## Extrait du document
#####
S’agissant de l’année 2019, nous retenons les décisions importantes suivantes, en résumé :

Premier semestre 2019 (cf. Circulaire ASB n° 8003) :

  • Champ d’application de la CDB: après avoir pris en considération divers éléments d’interprétation, la Commission est arrivée à la conclusion que la CDB ne se prononce pas avec une clarté suffisante sur la question de savoir si les banques sont soumises à la CDB ainsi que leurs filiales suisses n’ayant pas le statut de banque ou de négociant en valeurs mobilières. En considération de la réglementation peu claire de l’art. 1 CDB, la Commission a décidé qu’il n’existait pas une base légale suffisamment claire pour étendre les obligations de diligence aux filiales (suisses) des banques affiliées. La CDB 2020 n’est pas modifiée sur ce point.
#####
## Exercice A
Reproduisez sans aucune modification le passage de l'extrait sur la CDB qui commence par les mots contenant « S’agissant de l’année » et se termine par « sur ce point. ».
## Exercice B
D'après l'extrait sur la CDB, quelle circulaire de l'ASB présente les décisions du premier semestre 2019 ?
## Exercice C
Dressez la liste de tous les nombres distincts écrits en chiffres dans l'extrait sur la CDB.
#####
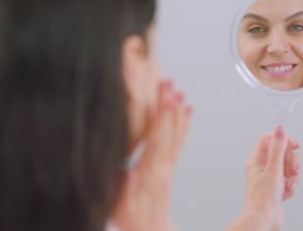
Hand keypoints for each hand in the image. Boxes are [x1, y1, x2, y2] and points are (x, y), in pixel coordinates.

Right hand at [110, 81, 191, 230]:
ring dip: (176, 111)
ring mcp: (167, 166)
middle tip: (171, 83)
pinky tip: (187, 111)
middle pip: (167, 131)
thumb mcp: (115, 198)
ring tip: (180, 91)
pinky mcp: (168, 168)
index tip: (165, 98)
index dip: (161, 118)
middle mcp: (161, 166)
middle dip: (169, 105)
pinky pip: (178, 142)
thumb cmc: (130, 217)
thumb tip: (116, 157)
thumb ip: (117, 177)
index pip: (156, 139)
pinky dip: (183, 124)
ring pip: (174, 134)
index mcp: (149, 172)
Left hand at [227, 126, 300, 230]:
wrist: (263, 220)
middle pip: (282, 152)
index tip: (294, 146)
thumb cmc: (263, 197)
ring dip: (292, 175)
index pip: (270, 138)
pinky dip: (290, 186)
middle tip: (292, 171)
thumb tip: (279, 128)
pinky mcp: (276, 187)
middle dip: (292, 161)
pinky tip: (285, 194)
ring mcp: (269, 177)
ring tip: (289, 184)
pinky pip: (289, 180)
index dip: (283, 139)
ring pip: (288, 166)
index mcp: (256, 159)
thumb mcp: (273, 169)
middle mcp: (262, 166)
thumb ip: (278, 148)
#####
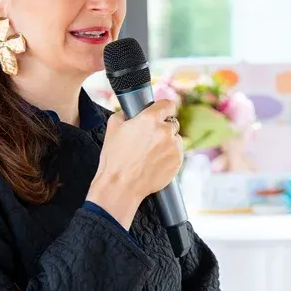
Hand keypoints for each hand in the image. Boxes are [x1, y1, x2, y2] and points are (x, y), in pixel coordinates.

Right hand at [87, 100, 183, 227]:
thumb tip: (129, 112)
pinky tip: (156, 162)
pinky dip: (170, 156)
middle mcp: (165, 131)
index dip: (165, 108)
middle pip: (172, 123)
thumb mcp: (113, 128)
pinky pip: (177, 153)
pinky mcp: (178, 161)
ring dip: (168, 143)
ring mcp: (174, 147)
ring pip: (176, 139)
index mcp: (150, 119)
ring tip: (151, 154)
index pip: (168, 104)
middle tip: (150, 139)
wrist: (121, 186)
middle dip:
#####
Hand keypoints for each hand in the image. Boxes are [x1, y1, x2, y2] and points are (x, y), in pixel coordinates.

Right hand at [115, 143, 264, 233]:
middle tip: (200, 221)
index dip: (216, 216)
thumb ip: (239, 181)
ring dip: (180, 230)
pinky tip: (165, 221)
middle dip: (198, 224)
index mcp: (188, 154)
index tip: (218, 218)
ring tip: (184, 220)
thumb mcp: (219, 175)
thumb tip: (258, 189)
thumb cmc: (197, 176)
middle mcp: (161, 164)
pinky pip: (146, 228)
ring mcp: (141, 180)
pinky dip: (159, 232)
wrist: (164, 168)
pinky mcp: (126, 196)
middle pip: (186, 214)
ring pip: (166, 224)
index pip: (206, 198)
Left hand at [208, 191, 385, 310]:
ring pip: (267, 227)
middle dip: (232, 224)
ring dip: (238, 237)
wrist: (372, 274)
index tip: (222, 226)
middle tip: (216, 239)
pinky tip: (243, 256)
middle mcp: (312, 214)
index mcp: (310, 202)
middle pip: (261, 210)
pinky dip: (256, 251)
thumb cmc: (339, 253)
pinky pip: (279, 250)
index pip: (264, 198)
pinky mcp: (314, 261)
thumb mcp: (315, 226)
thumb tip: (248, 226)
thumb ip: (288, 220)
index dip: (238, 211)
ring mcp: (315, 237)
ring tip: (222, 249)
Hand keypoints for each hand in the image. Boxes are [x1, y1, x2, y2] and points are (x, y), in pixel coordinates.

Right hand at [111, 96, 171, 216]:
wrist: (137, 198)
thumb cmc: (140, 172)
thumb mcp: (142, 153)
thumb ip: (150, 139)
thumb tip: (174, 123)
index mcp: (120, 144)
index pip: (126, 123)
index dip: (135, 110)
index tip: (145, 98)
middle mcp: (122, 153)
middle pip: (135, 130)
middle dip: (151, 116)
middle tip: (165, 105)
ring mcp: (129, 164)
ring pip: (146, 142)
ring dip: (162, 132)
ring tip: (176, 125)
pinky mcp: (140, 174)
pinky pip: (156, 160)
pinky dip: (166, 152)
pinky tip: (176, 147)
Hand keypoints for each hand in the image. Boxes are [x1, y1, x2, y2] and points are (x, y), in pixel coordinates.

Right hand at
#####
## Réponse attendue A
S’agissant de l’année 2019, nous retenons les décisions importantes suivantes, en résumé :

Premier semestre 2019 (cf. Circulaire ASB n° 8003) :

  • Champ d’application de la CDB: après avoir pris en considération divers éléments d’interprétation, la Commission est arrivée à la conclusion que la CDB ne se prononce pas avec une clarté suffisante sur la question de savoir si les banques sont soumises à la CDB ainsi que leurs filiales suisses n’ayant pas le statut de banque ou de négociant en valeurs mobilières. En considération de la réglementation peu claire de l’art. 1 CDB, la Commission a décidé qu’il n’existait pas une base légale suffisamment claire pour étendre les obligations de diligence aux filiales (suisses) des banques affiliées. La CDB 2020 n’est pas modifiée sur ce point.

## Réponse attendue B
La circulaire ASB n° 8003.

## Réponse attendue C
2019, 8003, 1, 2020